Christensen S, Petersen J S

机构信息

Department of Pharmacology, University of Copenhagen, Denmark.

出版信息

Br J Pharmacol. 1988 Oct;95(2):353-60. doi: 10.1111/j.1476-5381.1988.tb11653.x.

Abstract
  1. The effects of furosemide given as constant i.v. infusion (7.5 mg kg-1 h-1) or bolus injections (0.5, 7.5 and 120 mg kg-1) on renal haemodynamics and proximal tubular Na reabsorption were studied in conscious water diuretic rats. The clearance of Li (CLi) was used as marker for Na delivery from the proximal tubules, and clearance of [14C]-tetraethylammonium (CTEA) and [3H]-inulin (CIn) as markers for renal plasma flow (RPF) and glomerular filtration rate (GFR), respectively. 2. Furosemide caused a transient increase of RPF and GFR followed by a secondary decrease below baseline levels; the latter could in part be counteracted by volume replacement. The filtration fraction (FF = GFR/RPF) was not significantly changed by furosemide. Fractional proximal Na excretion (CLi/CIn) was significantly increased by all doses of furosemide independent of changes in RPF, GFR and FF. 3. The peak diuretic/natriuretic effect of furosemide was markedly potentiated by volume replacement, probably due to prevention of antinatriuretic mechanisms triggered by volume depletion. 4. It is concluded that following i.v. furosemide administration there is a biphasic change in renal haemodynamics in conscious, restrained rats, and that the inhibition of proximal Na reabsorption, as manifested by changes in fractional Li excretion, is not likely to be due to changes in total renal haemodynamics.
摘要
  1. 在清醒的水利尿大鼠中,研究了持续静脉输注(7.5毫克/千克/小时)或推注(0.5、7.5和120毫克/千克)呋塞米对肾血流动力学和近端肾小管钠重吸收的影响。
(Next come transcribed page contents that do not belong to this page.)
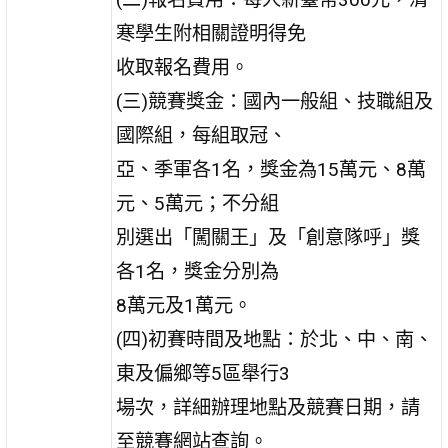
寒學生附相關證明得免
收取報名費用。
(三)競賽獎金：國內一般組、技職組及
國際組，每組取冠、
亞、季軍各1名，獎金為15萬元、8萬
元、5萬元；不分組
別選出「闖關王」及「創意隊呼」獎
各1名，獎金分別為
8萬元及1萬元。
(四)初賽時間及地點：於北、中、南、
東及偏鄉等5區舉行3
場次，詳細辦理地點及競賽日期，請
至競賽網站查詢。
锂清除率(CLi)用作近端小管钠输送的标志物,[14C] - 四乙铵清除率(CTEA)和[3H] - 菊粉清除率(CIn)分别用作肾血浆流量(RPF)和肾小球滤过率(GFR)的标志物。2. 呋塞米导致RPF和GFR短暂增加,随后继发降低至基线水平以下;后者部分可通过补充容量来抵消。呋塞米对滤过分数(FF = GFR/RPF)无显著影响。所有剂量的呋塞米均显著增加近端钠排泄分数(CLi/CIn),而与RPF、GFR和FF的变化无关。3. 补充容量可显著增强呋塞米的利尿/利钠峰值效应,这可能是由于预防了容量减少引发的抗利钠机制。4. 得出结论,静脉注射呋塞米后,清醒、受限大鼠的肾血流动力学出现双相变化,并且以锂排泄分数变化表现出的近端钠重吸收抑制不太可能是由于总肾血流动力学的变化。